“Brevity is the soul of wit” is a famous phrase from Shakespeare’s “Hamlet”. Paraphrasing it as “Brevity is the soul of tweet (but what happened to the wit?)”, we emphasize the brevity of today’s information and the lack of interest for deeper learning and understanding, as a result of the accumulation of information in our everyday life.
Aims of the scenario
This learning scenario is used in the subject of Information Technology in Primary Education, with students aged 11-12. It aims at building digital literacy and focuses on aspects of ICT as a social phenomenon. As students have become “addicted” to short messages and have lost the desire to delve deeper into a topic, one of the basic aims of the lesson is to re-introduce students to the “endangered” skill of reading and understanding bigger texts online. It also aims at introducing alternative sources of information other than the commonly used search engines.
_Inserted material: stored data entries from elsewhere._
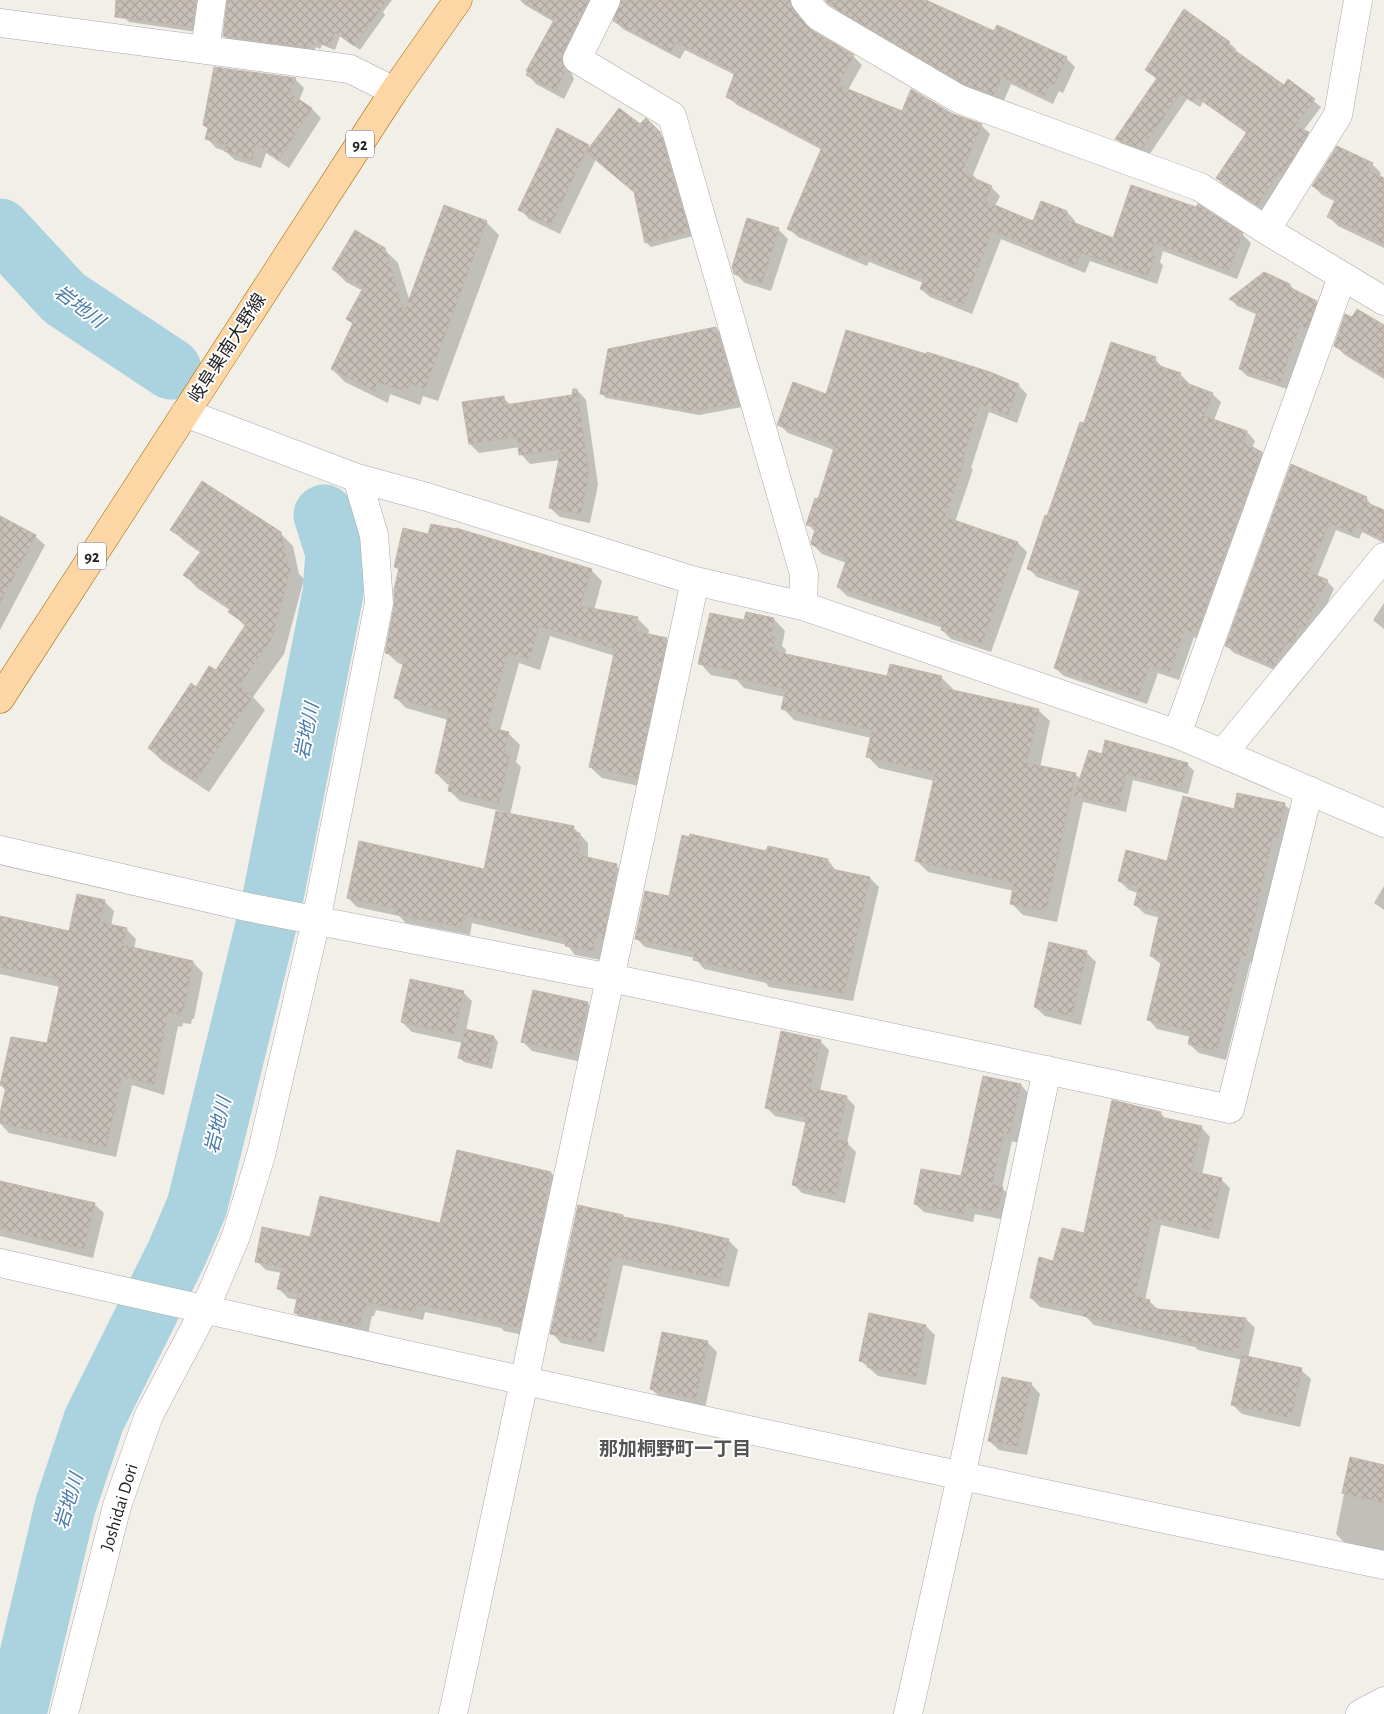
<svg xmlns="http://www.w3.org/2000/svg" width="1384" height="1714" font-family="'Alegreya Sans','Noto Sans JP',sans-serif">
<defs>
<pattern id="building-cross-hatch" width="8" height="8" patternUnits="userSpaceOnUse" patternTransform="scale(1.25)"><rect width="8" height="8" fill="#c7bfb8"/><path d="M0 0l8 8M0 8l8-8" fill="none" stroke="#aba49e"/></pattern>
</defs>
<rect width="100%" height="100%" fill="#f2efe9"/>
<!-- shadow -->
<path fill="#0003" d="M114 0H202L197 32 129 22 124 17 126 2Z
M228 0H392L383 12 385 15 360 50 340 36 335 50 322 45 320 49 316 47 314 52 229 41 224 36Z
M520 0H602L570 70 574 79 564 99 536 84 528 75 554 22 525 5Z
M623 0H801L798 13 801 20 811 32 853 56 862 65 848 90 903 112 951 114 981 125 990 134 973 175 976 178 975 180 991 187 1000 196 995 206 1034 223 1067 212 1075 221V223L1113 240 1242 234 1251 243 1237 279 1163 251 1160 262 1163 266 1157 284 1090 261 1085 273 1001 239 972 314 930 297 921 289 923 283 869 262 867 266 798 237 789 229 822 150 737 105 728 96 735 75 685 50 680 59 623 29 615 21Z
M827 0H925L995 33 1066 58 1075 67 1063 93 1059 91 1053 104 1011 84 1003 103 976 93 839 12Z
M1229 43 1236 49 1235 52 1284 86 1288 81 1321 107 1303 131 1315 140 1264 211 1224 185 1217 178 1248 134 1203 102 1200 107 1187 99 1149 155 1124 146 1117 139 1157 79 1147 70Z
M295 79 304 88 299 101 312 109 321 118 289 168 266 153 261 168 235 160 225 151 216 148 207 138 209 129 205 125Z
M646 120 664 138 693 236 651 247 646 242 635 193 596 159 560 234 529 219 520 209 588 146 590 149 640 126Z
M1372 164 1381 173 1379 177 1384 179V248L1338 226 1329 217 1336 202 1322 195 1313 186Z
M486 222 499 235 438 401 423 396 420 405 390 394 388 403 345 382 332 369 354 325 348 319 363 291 346 282 333 269 384 249 398 263 410 302Z
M778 229 788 239 771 291 745 283 735 273Z
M1264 274 1290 285 1297 293 1316 302 1323 308 1314 335 1307 331 1287 389 1247 376 1240 369 1258 315 1237 306 1231 299Z
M1384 327V379L1345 355 1335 345Z
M716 328 721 333 742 407 699 415 606 398 601 393Z
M1155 359 1163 368 1180 374 1189 383 1188 385 1212 394 1221 402 1214 420 1247 432 1255 441 1252 448 1262 453 1270 461 1205 642 1194 637 1179 680 1158 673 1147 704 1064 676 1055 668 1081 592 1037 577 1028 568 1085 425Z
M1018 385 1027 394 1017 423 989 412 971 468 973 469 968 484 955 522 1018 543 1027 552 991 652 951 639 942 630 943 628 847 596 838 587 846 563 822 554 813 545 815 532 808 524 819 501 834 450 788 433 779 424 827 395Z
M577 390 586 400 598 485 590 523 560 517 550 508 560 460 530 464 521 454 520 447 479 453 470 444 503 398 511 405 573 396Z
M1292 466 1366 498 1373 507 1384 511V543L1362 532 1359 539 1336 530 1317 577 1327 581 1334 589 1313 633 1282 673 1234 653 1227 646Z
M0 517 35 536 45 545 0 630Z
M172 529 280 533 293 546 299 574 304 579 284 654 253 697 265 710 209 792 162 761 149 748 196 688 216 672 246 627 230 612 231 611 197 588 185 575 201 553 185 542Z
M395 567 591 570 602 581 594 610 638 619 649 630 648 635 666 639 677 650 648 788 602 778 590 767 615 656 550 636 540 670 519 663 500 731 508 733 520 745 516 762 521 767 510 815 573 827 588 843V858L616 865 625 874 601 960 575 955 567 945 472 923 470 935 406 923 399 916 357 907 348 898 485 870 504 812 460 801 449 790 450 785 447 784 436 773 448 720 406 708 395 697 404 665 398 663 386 652 396 606 400 571Z
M1384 603V629L1373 620Z
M774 619 785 631 782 646 786 650 785 655 888 678 941 677 953 689 952 691 1038 710 1050 721 1040 767 1075 774 1081 779 1103 756 1187 764 1194 771 1188 794 1133 780 1126 812 1083 802 1057 922 1023 915 1011 903 1014 891 928 872 917 861 934 781 879 768 867 756 871 738 794 720 783 708 785 697 744 688 737 680 711 675 700 663 745 622Z
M1284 804 1294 813 1255 964 1250 963 1226 1060 1199 1053 1189 1044 1191 1037 1157 1029 1148 1019 1162 965 1151 956 1160 918 1145 914 1135 905 1138 893 1129 890 1119 881 1168 863 1235 810Z
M767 853 828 860 836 871 870 878 879 887 853 1001 769 987 766 983 704 969 695 958 645 947 636 938 670 897Z
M1384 886V910L1374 903Z
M104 901 114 911 111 926 126 929 136 939 134 949 193 962 203 973 194 1019H192L191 1024 183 1023 182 1027 178 1026 164 1095 132 1085 116 1157 9 1133 0 1123 6 1091 1 1085 48 1045 60 987 0 974V917L70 933Z
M1086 952 1096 962 1081 1025 1045 1016 1035 1007Z
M463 992 472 1001 466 1031 494 1037 498 1042 492 1069 464 1062 460 1058 463 1043 412 1032 402 1022Z
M587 1003 597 1013 586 1063 532 1051 523 1042Z
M820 1041 829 1050 820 1091 846 1097 855 1106 847 1143 856 1152 845 1203 802 1193 793 1184 807 1123 775 1116 766 1107Z
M1021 1085 1029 1094 1018 1143 1012 1141 1002 1188 1011 1197 1006 1220 975 1214 973 1222 924 1212 915 1204 962 1178Z
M1160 1113 1167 1120 1201 1127 1210 1137 1202 1175 1221 1179 1230 1188 1219 1239 1161 1225 1145 1300 1149 1301 1159 1310 1246 1319 1255 1328 1248 1358 1301 1370 1311 1379 1300 1427 1242 1414 1233 1405 1242 1360 1198 1350 1195 1347 1094 1325 1086 1317 1040 1307 1031 1298 1054 1262 1085 1235Z
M551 1173 560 1182 528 1336 504 1331 501 1328 425 1312 423 1320 376 1310 374 1316H372L368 1334 304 1322 295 1312 298 1300 288 1298 279 1289 282 1273 266 1270 257 1261 311 1239 441 1225Z
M0 1182 94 1204 104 1213 93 1258 0 1236Z
M623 1216 625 1219 728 1240 738 1250 729 1287 623 1265 604 1352 561 1343 552 1333Z
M926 1326 935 1335 926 1385 878 1376 861 1361Z
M708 1343 717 1352 705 1408 661 1398 651 1389Z
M1031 1384 1040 1394 1027 1455 999 1450 989 1441Z
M1351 1459 1384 1466V1551L1345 1543 1336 1534Z"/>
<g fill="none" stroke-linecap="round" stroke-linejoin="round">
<!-- river -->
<path stroke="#aad3df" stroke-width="61" d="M0 229 64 298 171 369
M16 1714 65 1507 94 1420 177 1253 197 1206 273 897 333 593 336 553 324 515"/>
</g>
<!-- building -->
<path fill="url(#building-cross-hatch)" stroke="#c4b6ab" d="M116 0H196L192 27 115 17Z
M227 0H387L354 46 335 32 330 46 317 42 315 45 311 43 309 48 223 36Z
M521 0H589L563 52 561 60 566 69 556 91 526 75 528 72 526 71 554 20Z
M621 0H790L793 10 810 29 854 55 838 85 902 111 911 89 951 113 982 124 964 166 968 168 965 174 992 186 985 201 1033 221 1041 201 1067 211 1065 219 1113 238 1131 185 1196 207 1198 204 1243 233 1229 271 1155 243 1151 254 1155 256 1148 276 1081 253 1076 265 992 231 963 306 920 289 924 279 860 254 858 259 787 229 822 147 726 97 735 72 676 42 671 52 613 21Z
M825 0H926L994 31 997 25 1067 57 1054 85 1050 83 1045 96 1002 77 994 95 966 85 828 4Z
M1184 9 1230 42 1227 45 1284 85 1288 79 1315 99 1295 126 1309 132 1283 173 1280 172 1257 205 1216 178 1247 132 1195 96 1192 101 1180 93 1142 149 1115 139 1157 78 1145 70Z
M214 67 296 78 289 93 312 108 279 159 256 144 252 160 224 151 226 145 205 139 208 128 203 125Z
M619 108 640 124 646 118 660 132 689 232 645 243 634 192 586 152Z
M557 128 589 145 551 225 518 210Z
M1337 146 1373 163 1369 171 1384 178V244L1327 217 1336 198 1312 186Z
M444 205 487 221 425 389 410 383 407 392 377 382 375 391 331 369 353 323 346 319 363 288 332 269 355 230 385 248 404 313Z
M747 218 779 228 762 283 734 274 732 267Z
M1264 272 1290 284 1289 287 1317 301 1307 329 1300 325 1280 383 1239 369 1257 312 1229 299Z
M1357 309 1384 325V376L1334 346 1345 314 1352 317Z
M716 327 738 403 694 411 600 394 608 349Z
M846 330 926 354 927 352 990 372 1019 384 1008 415 980 404 963 459H964L960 475 945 517 1018 542 982 644 941 630 943 623 837 587 847 558 812 545 811 542 816 527 806 525 815 498 818 499 835 445 777 425 793 382 826 394Z
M1111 342 1156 357 1154 364 1181 373 1178 380 1213 393 1204 416 1247 431 1243 442 1262 452 1196 634 1185 629 1170 672 1150 665 1138 696 1054 668 1081 587 1027 569 1045 515 1047 516 1080 422 1084 423Z
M573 389H577L589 474 581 514 549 508 561 449 519 455 517 437 469 444 462 402 504 396 505 405 572 395Z
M1291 464 1367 497 1365 502 1384 510V540L1355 526 1352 533 1329 523 1309 572 1328 580 1305 627 1301 625 1291 646 1286 643 1274 666 1225 646Z
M202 481 281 532 287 563 292 565 271 640 239 686 253 696 196 781 148 748 191 683 196 687 209 666 216 670 246 624 228 612 231 608 183 575 202 550 170 530Z
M0 516 36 535 0 603Z
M431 524 456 529V528L592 569 580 606 638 617 635 631 667 638 637 778 589 767 615 649 539 626 529 659 508 653 487 727 509 732 504 753 510 755 499 803 448 791 451 777 435 773 449 712 394 698 405 657 385 653 394 606V590L399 568 394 567 403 528 428 534Z
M746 612 774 618 771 636 775 637 772 651 887 676 890 664 942 676 939 687 1039 709 1027 763 1076 773 1046 911 1010 904 1014 883 915 861 935 773 866 757 872 730 781 709 786 689 731 677 733 671 698 664 710 613 744 620Z
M1105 740 1188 763 1181 788 1126 774 1119 806 1074 796 1089 750 1102 754Z
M1237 793 1285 803 1277 842 1272 841 1246 956 1241 955 1217 1051 1188 1044 1191 1031 1147 1020 1162 959 1150 956 1160 911 1134 905 1139 886 1118 881 1126 850 1167 861 1183 796 1234 809Z
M496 811 574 826 573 832 580 833 578 843H581L578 855 617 864 603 939 595 937 593 951 565 946 567 939 464 915 461 927 395 914 397 909 347 898 359 841 484 869Z
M690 834 766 851 768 846 828 859 826 868 870 877 844 993 759 978V975L693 960 695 952 635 939 645 891 669 896 682 835 689 837Z
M77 894 105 900 100 922 127 928 123 945 193 961 184 1009H182L181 1015 172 1013V1017L167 1016 154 1085 122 1076 106 1147 0 1123V1113L6 1087 0 1085 11 1037 47 1043 60 983H58L59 979 0 967V916L69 931Z
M1049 942 1087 951 1072 1016 1034 1007Z
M410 979 464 991 454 1034 401 1022Z
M533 990 588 1002 576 1054 521 1042Z
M465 1029 494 1036 488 1065 458 1058Z
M781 1031 821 1040 810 1088 847 1096 837 1139 848 1142 836 1195 792 1185 807 1117 765 1108Z
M983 1076 1021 1084 1010 1135 1004 1133 992 1184 1003 1187 997 1212 966 1206 964 1214 914 1204 921 1169 961 1176Z
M1112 1100 1161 1112 1160 1117 1202 1126 1191 1171 1222 1178 1210 1230 1152 1217 1135 1296 1150 1300 1148 1308 1246 1318 1238 1352 1187 1341 1188 1339 1083 1316 1084 1311 1030 1298 1039 1257 1053 1261 1062 1228 1084 1233Z
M457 1150 551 1172 546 1197 547 1198 520 1328 494 1322V1320L416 1304 415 1312 367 1302 366 1308H363L360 1326 294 1313 298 1293 277 1289 282 1267 255 1262 262 1227 310 1237 320 1196 440 1223Z
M0 1181 95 1203 84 1249 0 1229Z
M578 1205 623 1215V1217L668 1225 729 1239 720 1279 613 1256 595 1343 550 1334Z
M869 1313 926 1325 916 1377 867 1367 868 1363 859 1361Z
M662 1332 708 1341 696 1399 650 1389Z
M1242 1355 1302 1368 1291 1418 1231 1405Z
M1002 1377 1032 1383 1017 1446 988 1441Z
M1350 1457 1384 1465V1503L1342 1493Z"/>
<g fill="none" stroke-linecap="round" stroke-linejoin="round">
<!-- minor casing -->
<g stroke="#a9a9a9" stroke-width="29">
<path id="minor" d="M606 0 577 59 672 116 804 574 803 606
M805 0 818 16 959 99 1200 187 1266 230 1384 301
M0 23 350 69 394 91
M205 50 212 0
M1266 230 1338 115 1358 0
M185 413 357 478 427 497 695 581 803 606 1177 734 1384 823
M1177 734 1342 277
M1223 753 1384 557
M0 850 247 907 611 978 1230 1109 1309 790
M0 1263C460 1368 922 1469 1384 1565
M204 1311 236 1236 261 1155 316 921 379 603 374 535 357 478
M453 1714 695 581
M908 1714 961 1477 1047 1070
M1360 1714 1384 1701"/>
</g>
<!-- tertiary casing -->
<g stroke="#a9a9a9" stroke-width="29">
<path id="tertiary" d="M64 1714 117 1506 149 1415 204 1311"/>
</g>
<!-- primary casing -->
<g stroke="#a06b00" stroke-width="29">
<path id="primary" d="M0 699 394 91 458 0"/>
</g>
<!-- minor -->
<use href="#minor" stroke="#fff" stroke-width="28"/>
<!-- tertiary -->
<use href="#tertiary" stroke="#fff" stroke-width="28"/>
<!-- primary -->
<use href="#primary" stroke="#fcd6a4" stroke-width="28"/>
</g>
<g text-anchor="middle" stroke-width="4" stroke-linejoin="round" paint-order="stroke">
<!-- shield labels -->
<g fill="#fff" stroke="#646464" stroke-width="1">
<rect x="346" y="130.5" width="28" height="27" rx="4"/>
<rect x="78" y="542.5" width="28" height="27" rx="4"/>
</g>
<g font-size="16" font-weight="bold" fill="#222">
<text x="360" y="150">92</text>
<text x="92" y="562">92</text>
</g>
<!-- street labels -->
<g font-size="18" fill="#222" stroke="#fff">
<text transform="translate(227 348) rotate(-57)" y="6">岐阜巣南大野線</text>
<text transform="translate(119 1507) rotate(-73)" y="6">Joshidai Dori</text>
</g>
<!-- water labels -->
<g font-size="19" font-style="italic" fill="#4a7aab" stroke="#fff">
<text transform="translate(80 306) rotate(37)" y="7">岩地川</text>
<text transform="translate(306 731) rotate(-79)" y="7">岩地川</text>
<text transform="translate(217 1125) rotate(-76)" y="7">岩地川</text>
<text transform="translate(68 1501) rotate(-73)" y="7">岩地川</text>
</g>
<!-- neighbourhood labels -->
<g font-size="19" font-weight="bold" fill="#555" stroke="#fff">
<text x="675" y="1455">那加桐野町一丁目</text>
</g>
</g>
</svg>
Procedure – Europeana in the spotlight
Students navigate in the Europeana Collections and choose the collection that interests them the most. They have to delve into the theme of their choice, creating mind maps and taking notes. Afterwards, they have to create a digital newsletter for the topic they have chosen and enrich it with multimedia and information from Europeana Collections which must be their only source of material. The newsletters created are being published on the school’s blog, one each month.
Skills practiced and learning outcomes
The students focused on assessing and collecting information from an alternative source (Europeana) other than the commonly used search engines. They also had to think critically as digital citizens, summarize a text and distinguish its most important or interesting parts. Finally, they created and shared digital content bearing the responsibility for its quality.